The model showed good adaptability to high-rise buildings (>15 floors), maintaining a mean error below 8.1%, which indicates its robustness for large-volume and structurally complex building types.
SHAP analysis confirmed floor area (51.2%) as the dominant predictor, while the novel composite indicators, HAR and LPA, collectively enhanced accuracy by 5.8%, offering quantifiable metrics for guiding spatial design in low-carbon projects.
The research outcomes were implemented into a Python-based rapid calculation tool, providing practitioners with a practical means for quick carbon estimation during preliminary design stages with minimal data input.
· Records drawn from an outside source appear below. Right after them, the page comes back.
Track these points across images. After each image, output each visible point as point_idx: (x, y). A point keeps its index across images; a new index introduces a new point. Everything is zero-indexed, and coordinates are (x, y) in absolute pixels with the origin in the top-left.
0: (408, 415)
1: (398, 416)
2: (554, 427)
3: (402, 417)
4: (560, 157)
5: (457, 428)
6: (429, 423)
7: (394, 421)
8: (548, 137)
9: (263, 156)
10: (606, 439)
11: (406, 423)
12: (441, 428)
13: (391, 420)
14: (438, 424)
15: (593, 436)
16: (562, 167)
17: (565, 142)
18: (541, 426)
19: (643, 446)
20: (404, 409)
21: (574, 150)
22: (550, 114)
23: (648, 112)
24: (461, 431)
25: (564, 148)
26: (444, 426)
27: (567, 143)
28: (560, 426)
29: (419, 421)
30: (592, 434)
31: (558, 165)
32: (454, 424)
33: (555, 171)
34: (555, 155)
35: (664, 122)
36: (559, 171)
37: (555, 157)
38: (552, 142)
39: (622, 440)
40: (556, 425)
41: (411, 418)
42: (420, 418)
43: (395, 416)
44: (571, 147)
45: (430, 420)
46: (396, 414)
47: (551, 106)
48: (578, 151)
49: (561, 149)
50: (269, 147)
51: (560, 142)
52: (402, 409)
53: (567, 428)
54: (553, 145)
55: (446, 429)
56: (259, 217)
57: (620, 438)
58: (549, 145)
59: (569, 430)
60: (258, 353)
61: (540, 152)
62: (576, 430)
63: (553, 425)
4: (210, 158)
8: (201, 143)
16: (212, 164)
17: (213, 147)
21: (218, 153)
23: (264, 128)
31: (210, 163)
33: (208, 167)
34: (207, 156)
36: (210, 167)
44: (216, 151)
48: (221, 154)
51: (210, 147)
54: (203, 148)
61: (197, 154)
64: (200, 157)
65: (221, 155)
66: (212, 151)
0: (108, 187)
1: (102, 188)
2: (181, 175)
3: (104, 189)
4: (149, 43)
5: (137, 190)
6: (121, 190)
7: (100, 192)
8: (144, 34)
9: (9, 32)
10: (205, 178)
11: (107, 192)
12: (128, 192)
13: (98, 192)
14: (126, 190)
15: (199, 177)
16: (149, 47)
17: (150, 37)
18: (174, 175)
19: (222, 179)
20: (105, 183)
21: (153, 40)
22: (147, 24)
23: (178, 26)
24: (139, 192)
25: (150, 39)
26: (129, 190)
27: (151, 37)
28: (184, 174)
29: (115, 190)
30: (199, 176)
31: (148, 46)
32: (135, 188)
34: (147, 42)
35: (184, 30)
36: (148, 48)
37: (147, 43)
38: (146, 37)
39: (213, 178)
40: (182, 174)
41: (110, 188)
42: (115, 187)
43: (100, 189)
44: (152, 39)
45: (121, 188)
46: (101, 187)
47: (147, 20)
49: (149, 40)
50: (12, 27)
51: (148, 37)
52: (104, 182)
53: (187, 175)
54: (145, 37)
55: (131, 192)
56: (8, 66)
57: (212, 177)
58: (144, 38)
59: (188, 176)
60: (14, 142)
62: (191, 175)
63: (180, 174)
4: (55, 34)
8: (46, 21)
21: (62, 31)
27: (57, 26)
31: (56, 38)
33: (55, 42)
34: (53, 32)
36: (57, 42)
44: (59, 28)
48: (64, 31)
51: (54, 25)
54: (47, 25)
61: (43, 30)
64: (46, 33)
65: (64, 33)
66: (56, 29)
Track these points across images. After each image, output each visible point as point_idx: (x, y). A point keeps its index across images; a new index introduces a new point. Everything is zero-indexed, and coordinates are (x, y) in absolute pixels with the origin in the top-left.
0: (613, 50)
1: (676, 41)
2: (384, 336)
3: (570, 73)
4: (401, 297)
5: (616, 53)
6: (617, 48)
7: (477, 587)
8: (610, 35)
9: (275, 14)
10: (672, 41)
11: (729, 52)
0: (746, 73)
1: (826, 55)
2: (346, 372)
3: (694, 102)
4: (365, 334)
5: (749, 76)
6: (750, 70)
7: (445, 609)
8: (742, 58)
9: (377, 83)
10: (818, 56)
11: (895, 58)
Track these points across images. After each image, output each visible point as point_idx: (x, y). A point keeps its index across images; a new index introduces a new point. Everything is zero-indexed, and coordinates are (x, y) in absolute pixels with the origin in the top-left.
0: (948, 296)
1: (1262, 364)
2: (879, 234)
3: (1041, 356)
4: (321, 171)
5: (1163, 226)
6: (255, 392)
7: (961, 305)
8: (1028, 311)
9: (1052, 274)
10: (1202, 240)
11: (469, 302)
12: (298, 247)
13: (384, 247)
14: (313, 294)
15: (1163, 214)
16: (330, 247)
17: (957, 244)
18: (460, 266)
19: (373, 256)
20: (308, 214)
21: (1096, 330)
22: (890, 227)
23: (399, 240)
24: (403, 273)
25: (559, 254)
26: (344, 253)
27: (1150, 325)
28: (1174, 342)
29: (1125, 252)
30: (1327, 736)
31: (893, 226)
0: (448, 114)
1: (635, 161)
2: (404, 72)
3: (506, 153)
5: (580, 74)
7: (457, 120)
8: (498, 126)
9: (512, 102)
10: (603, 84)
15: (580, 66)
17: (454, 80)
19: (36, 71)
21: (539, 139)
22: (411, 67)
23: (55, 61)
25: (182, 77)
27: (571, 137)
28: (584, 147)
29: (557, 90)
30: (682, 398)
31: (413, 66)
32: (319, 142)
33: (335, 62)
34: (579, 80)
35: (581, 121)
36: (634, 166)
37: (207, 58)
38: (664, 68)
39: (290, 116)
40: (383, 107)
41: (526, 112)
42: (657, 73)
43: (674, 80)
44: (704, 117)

Despite the promising results, this study has several limitations that warrant further investigation. Firstly, the model’s development relied on a dataset of 150 samples. While strategies like regularization were employed to mitigate overfitting, the generalizability of the model needs to be more robustly validated with larger and more diverse datasets encompassing a wider range of building types, construction methods, and operational patterns. Secondly, the current model primarily relies on geometric and location parameters. Its practical accuracy could be enhanced by incorporating future building design parameters, such as envelope thermal properties and planned energy system types, once they become available in later design stages. Regarding practical usability, the developed tool lowers the barrier to entry for early carbon assessment. However, its effective integration into real-world design workflows requires consideration. The tool’s value is highest in the very early phases (e.g., schematic design) for quick benchmarking and option comparison. For definitive calculations or certification, designers must still rely on more detailed, high-fidelity simulation tools in later stages. Future work should focus on expanding the database, exploring interoperability with BIM platforms, and validating the tool’s impact on actual design decision-making to fully realize its potential in facilitating low-carbon construction.